# WHAT IS NEEDED:
Below are records; how many of their lines contain "трубок"? Answer with only the number.

# DATA EXTRACT:
· · · · ·

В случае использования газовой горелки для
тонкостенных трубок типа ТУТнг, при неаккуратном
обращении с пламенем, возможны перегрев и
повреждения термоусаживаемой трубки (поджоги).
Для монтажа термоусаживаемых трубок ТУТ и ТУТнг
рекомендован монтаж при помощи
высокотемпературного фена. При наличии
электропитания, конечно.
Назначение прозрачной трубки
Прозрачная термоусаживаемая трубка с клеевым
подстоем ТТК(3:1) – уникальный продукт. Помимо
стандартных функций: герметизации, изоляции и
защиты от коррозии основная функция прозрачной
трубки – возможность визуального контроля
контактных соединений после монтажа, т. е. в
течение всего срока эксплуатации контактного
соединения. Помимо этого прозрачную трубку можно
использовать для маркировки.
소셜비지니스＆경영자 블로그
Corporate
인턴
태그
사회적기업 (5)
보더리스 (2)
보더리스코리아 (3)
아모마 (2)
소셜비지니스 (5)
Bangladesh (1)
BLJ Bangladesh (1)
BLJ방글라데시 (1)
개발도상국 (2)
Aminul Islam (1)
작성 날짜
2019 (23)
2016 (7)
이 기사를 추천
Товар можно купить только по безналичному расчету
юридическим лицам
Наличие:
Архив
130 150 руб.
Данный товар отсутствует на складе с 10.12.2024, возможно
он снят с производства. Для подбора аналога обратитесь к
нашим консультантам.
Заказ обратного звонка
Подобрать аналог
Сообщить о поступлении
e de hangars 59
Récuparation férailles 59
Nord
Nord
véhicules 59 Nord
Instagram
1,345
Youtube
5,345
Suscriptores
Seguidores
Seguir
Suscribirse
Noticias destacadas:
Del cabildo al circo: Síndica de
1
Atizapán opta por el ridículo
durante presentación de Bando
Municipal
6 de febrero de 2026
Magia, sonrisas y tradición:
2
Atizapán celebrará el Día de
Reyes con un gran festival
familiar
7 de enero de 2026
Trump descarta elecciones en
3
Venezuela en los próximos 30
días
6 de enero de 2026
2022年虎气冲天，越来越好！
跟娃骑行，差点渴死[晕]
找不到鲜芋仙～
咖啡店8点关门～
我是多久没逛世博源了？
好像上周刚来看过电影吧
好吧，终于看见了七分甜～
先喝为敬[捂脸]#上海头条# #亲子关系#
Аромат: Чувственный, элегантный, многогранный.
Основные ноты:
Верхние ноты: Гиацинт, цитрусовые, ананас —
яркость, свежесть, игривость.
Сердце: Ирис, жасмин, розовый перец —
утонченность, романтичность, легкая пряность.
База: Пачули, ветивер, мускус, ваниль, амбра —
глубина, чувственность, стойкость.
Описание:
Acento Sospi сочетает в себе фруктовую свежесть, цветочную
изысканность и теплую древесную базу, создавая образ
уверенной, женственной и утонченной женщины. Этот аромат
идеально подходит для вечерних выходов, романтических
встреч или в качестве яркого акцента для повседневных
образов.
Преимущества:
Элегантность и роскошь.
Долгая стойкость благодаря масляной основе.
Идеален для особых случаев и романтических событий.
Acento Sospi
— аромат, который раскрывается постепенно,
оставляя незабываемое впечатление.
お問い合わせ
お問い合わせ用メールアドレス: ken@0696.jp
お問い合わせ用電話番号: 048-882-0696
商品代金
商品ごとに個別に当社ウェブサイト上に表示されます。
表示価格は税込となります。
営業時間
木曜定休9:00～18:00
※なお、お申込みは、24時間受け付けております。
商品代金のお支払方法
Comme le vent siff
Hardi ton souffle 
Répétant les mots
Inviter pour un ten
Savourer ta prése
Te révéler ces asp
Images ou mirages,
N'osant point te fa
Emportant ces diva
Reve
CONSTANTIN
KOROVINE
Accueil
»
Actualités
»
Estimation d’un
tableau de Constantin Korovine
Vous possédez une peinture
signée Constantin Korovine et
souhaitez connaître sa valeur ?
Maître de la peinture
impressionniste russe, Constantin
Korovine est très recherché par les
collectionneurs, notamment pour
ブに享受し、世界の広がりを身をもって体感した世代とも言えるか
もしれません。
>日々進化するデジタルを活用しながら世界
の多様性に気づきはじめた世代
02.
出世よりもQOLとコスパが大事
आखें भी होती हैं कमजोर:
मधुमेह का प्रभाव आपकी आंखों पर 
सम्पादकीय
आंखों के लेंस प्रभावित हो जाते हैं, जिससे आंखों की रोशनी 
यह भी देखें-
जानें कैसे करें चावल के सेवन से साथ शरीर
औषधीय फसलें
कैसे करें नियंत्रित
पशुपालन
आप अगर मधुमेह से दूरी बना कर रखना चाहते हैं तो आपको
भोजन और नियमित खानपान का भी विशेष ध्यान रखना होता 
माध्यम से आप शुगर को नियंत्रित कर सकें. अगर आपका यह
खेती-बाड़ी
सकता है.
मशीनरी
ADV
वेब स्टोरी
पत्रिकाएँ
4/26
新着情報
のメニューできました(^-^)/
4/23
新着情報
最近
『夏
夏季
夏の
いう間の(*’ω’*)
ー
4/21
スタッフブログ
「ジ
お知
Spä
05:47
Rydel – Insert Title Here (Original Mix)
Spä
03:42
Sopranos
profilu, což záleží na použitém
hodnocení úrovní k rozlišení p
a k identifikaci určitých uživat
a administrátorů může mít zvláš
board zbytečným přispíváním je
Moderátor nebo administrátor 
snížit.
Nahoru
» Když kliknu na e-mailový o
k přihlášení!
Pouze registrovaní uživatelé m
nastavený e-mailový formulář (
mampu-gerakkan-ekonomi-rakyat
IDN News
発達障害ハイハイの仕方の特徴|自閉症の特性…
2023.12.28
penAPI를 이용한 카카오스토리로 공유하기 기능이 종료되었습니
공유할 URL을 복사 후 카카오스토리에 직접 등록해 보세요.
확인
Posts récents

· · · · ·

# WRITTEN ANSWER:
2